EXERCISE PROMPT
Could you reproduce every entry as it stands, leaving the pictures behind?

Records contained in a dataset

------------------------------------

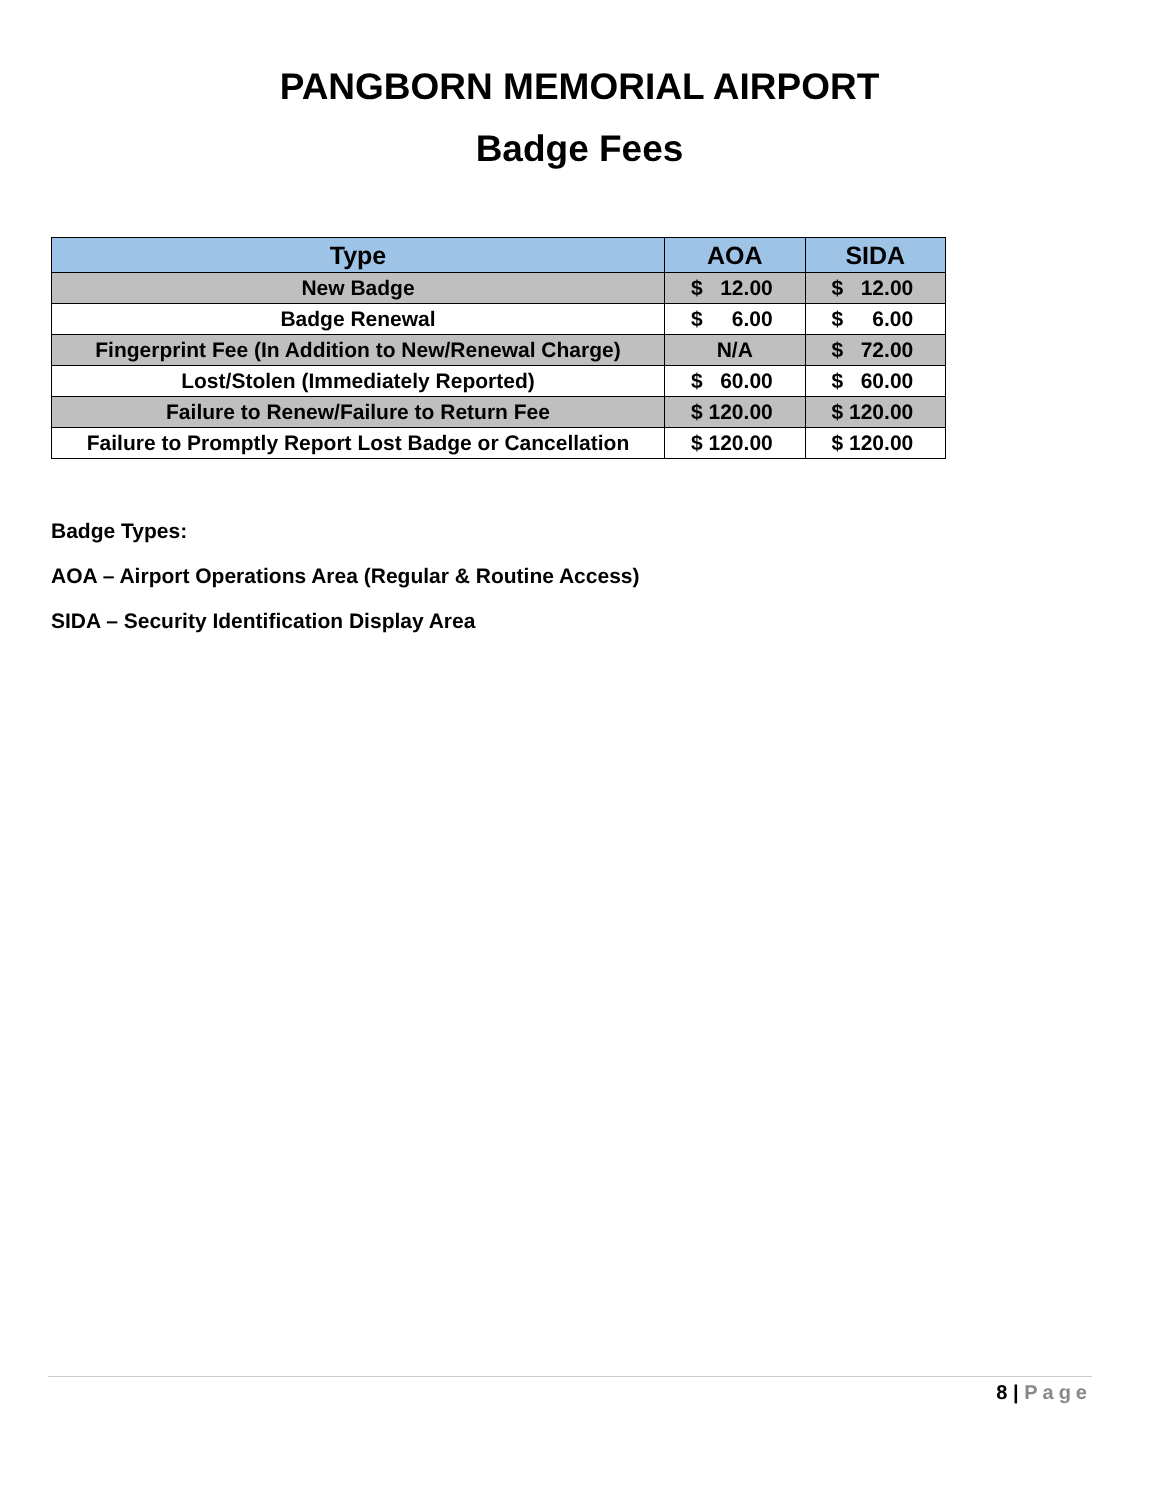PANGBORN MEMORIAL AIRPORT
Badge Fees
| Type | AOA | SIDA |
| --- | --- | --- |
| New Badge | $ 12.00 | $ 12.00 |
| Badge Renewal | $ 6.00 | $ 6.00 |
| Fingerprint Fee (In Addition to New/Renewal Charge) | N/A | $ 72.00 |
| Lost/Stolen (Immediately Reported) | $ 60.00 | $ 60.00 |
| Failure to Renew/Failure to Return Fee | $ 120.00 | $ 120.00 |
| Failure to Promptly Report Lost Badge or Cancellation | $ 120.00 | $ 120.00 |
Badge Types:
AOA – Airport Operations Area (Regular & Routine Access)
SIDA – Security Identification Display Area
8 | Page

------------------------------------

EXERCISE SOLUTION
PANGBORN MEMORIAL AIRPORT
Badge Fees
| Type | AOA | SIDA |
| --- | --- | --- |
| New Badge | $ 12.00 | $ 12.00 |
| Badge Renewal | $ 6.00 | $ 6.00 |
| Fingerprint Fee (In Addition to New/Renewal Charge) | N/A | $ 72.00 |
| Lost/Stolen (Immediately Reported) | $ 60.00 | $ 60.00 |
| Failure to Renew/Failure to Return Fee | $ 120.00 | $ 120.00 |
| Failure to Promptly Report Lost Badge or Cancellation | $ 120.00 | $ 120.00 |
Badge Types:
AOA – Airport Operations Area (Regular & Routine Access)
SIDA – Security Identification Display Area
8 | Page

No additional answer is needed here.